The Dragonslayer's Apprentice
- First edition
- Author: David Calder
- Illustrator: Stieg Retlin
- Cover artist: Alan Barnett
- Language: English
- Genre: Fantasy novel
- Publisher: Scholastic New Zealand, Ltd., Scholastic Inc.
- Publication date: 1997 (NZ), 1998 (US)
- Publication place: New Zealand
- Media type: paperback
- Pages: 160
- ISBN: 0-590-63093-8

= The Dragonslayer's Apprentice =

1997 novel by David Calder

The Dragonslayer's Apprentice is a novel written by David Calder in 1997 and illustrated by Stieg Retlin. It was published in 1997 in New Zealand by Scholastic New Zealand, and in 1998 in the United States by Scholastic.

==Summary==
A girl called Jackie convinces a man known only as "the Dragonslayer" to allow her to be his apprentice and to work with her along with his taciturn assistant, Ron. At the beginning, the Dragonslayer repeatedly thinks he should not have accepted her as his apprentice, believing himself mad to have taken on not only a woman, but a teenage girl.

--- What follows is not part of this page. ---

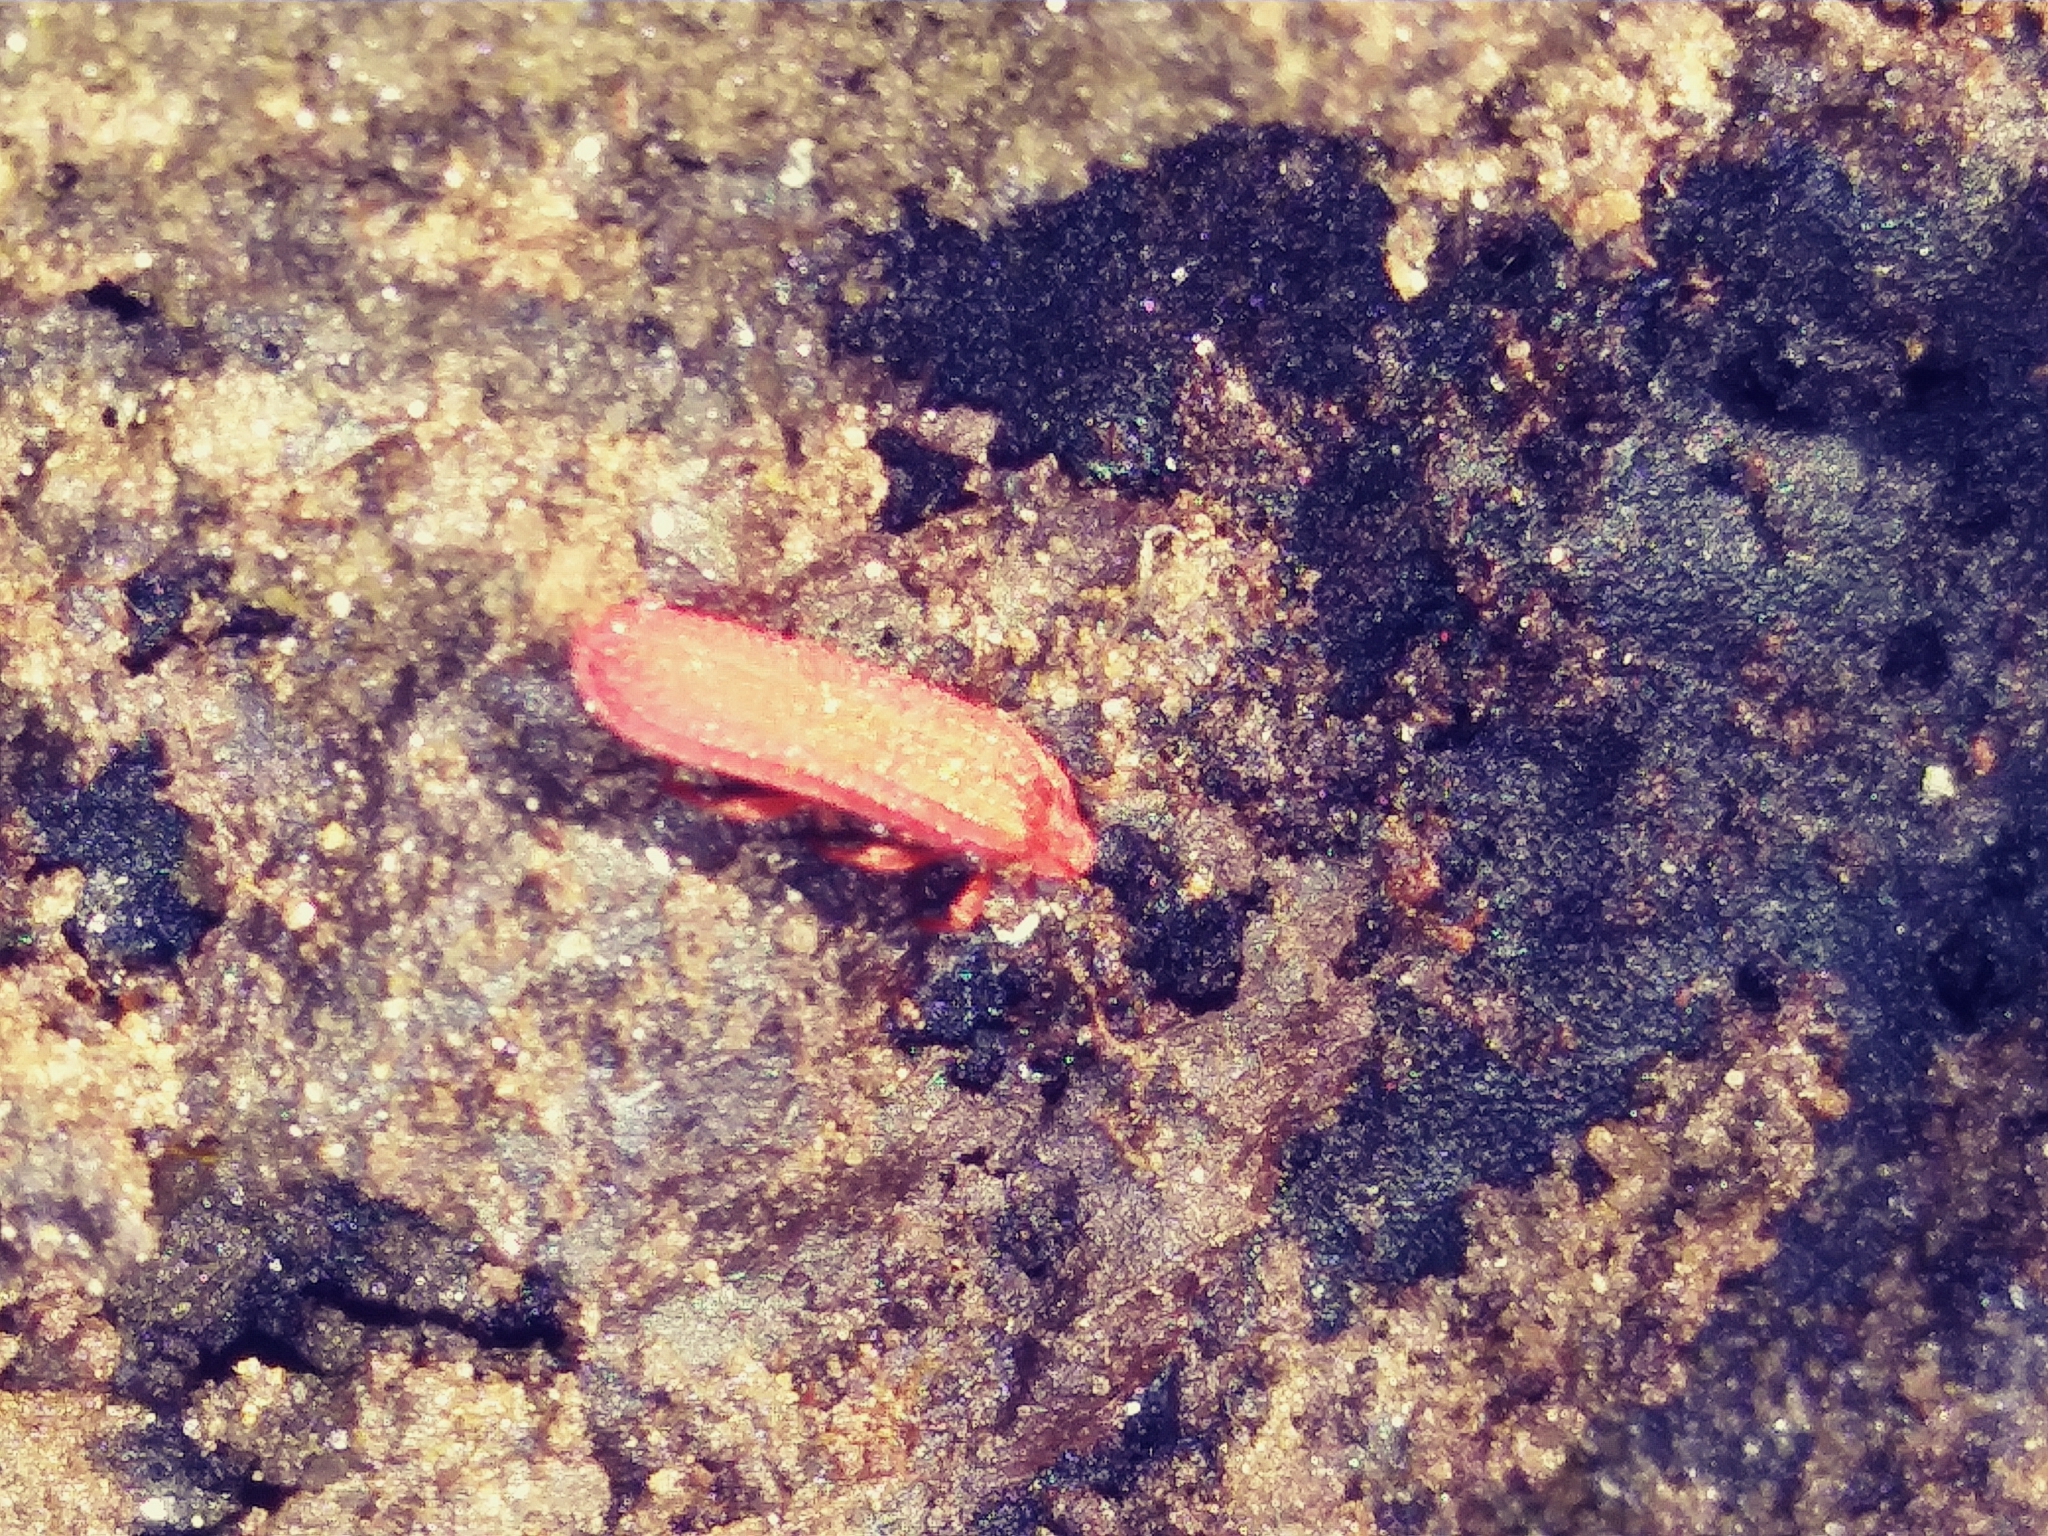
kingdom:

After becoming his apprentice Jackie tells him she is the daughter of a noble family who ran away because she was far too bored doing ladylike things all day. He believes most of her story, suspecting that she is actually a royal princess; he also manages to confirm and let Jackie know he knows, without outright asking or saying such. Near the end of the novel, the Dragonslayer and Ron are told by the country's palace's chamberlain that Jackie is indeed a princess. She is allowed to receive her Dragonslayer's cape from her father, the king, and he expresses his pride and that of the kingdom in her for becoming the first female dragonslayer ever.

In this book, dragons do not breathe fire, but do give off a black vapor that people usually think is smoke.

==Characters==
- Jacqueline "Jackie" - the Dragonslayer's female apprentice. She originally thought the post would be fun, not 'so serious,' but adjusts very well considering, and performs acceptably, becoming a Dragonslayer herself by the end of the book.
- The Dragonslayer - Jackie's master. His father was also a Dragonslayer, so this Dragonslayer has a great deal of experience within the profession.
- Ron - The Dragonslayer's assistant. He is very quiet, but rather smart. He usually nods or shakes his head in response to questions. When he says three or four words in a row, Jackie jokingly says that he has made a speech. His leg is broken when the second dragon is killed, and the Dragonslayer and Jackie leave Ron in a village for a while to heal.
- Bill - A dragonslayer's assistant, who the Dragonslayer hires after Ron is injured. He is married to Widow Matchem and is trying to be a good farmer. Knowledgeable and friendly, if gruff, he works with the Dragonslayer and Jackie for one job - that of killing two giant birds - and then returns home to re-equip his wife's farm.

==Themes==
A theme of the book is the success and growth of someone through training and trials; ambition, perseverance, and ingenuity play a part. According to Scholastic, topics of the book are "...achievement and success; cleverness, creativity, and imagination; discovery and learning; and life experiences and relationships." Also, the book is about the unusual achievements of a young female character, so an underlying theme is the strength of the perceived 'weaker' sex. Superstition is also presented in a negative but understanding light, and bureaucracy is sometimes presented negatively as well.

==Awards and nominations==
The Dragonslayer's Apprentice (the Scholastic New Zealand edition) was a finalist for the New Zealand Post Children's Book Awards in 1998, and was, in fact, the Junior Fiction honour book. New Zealand Post sponsors the award.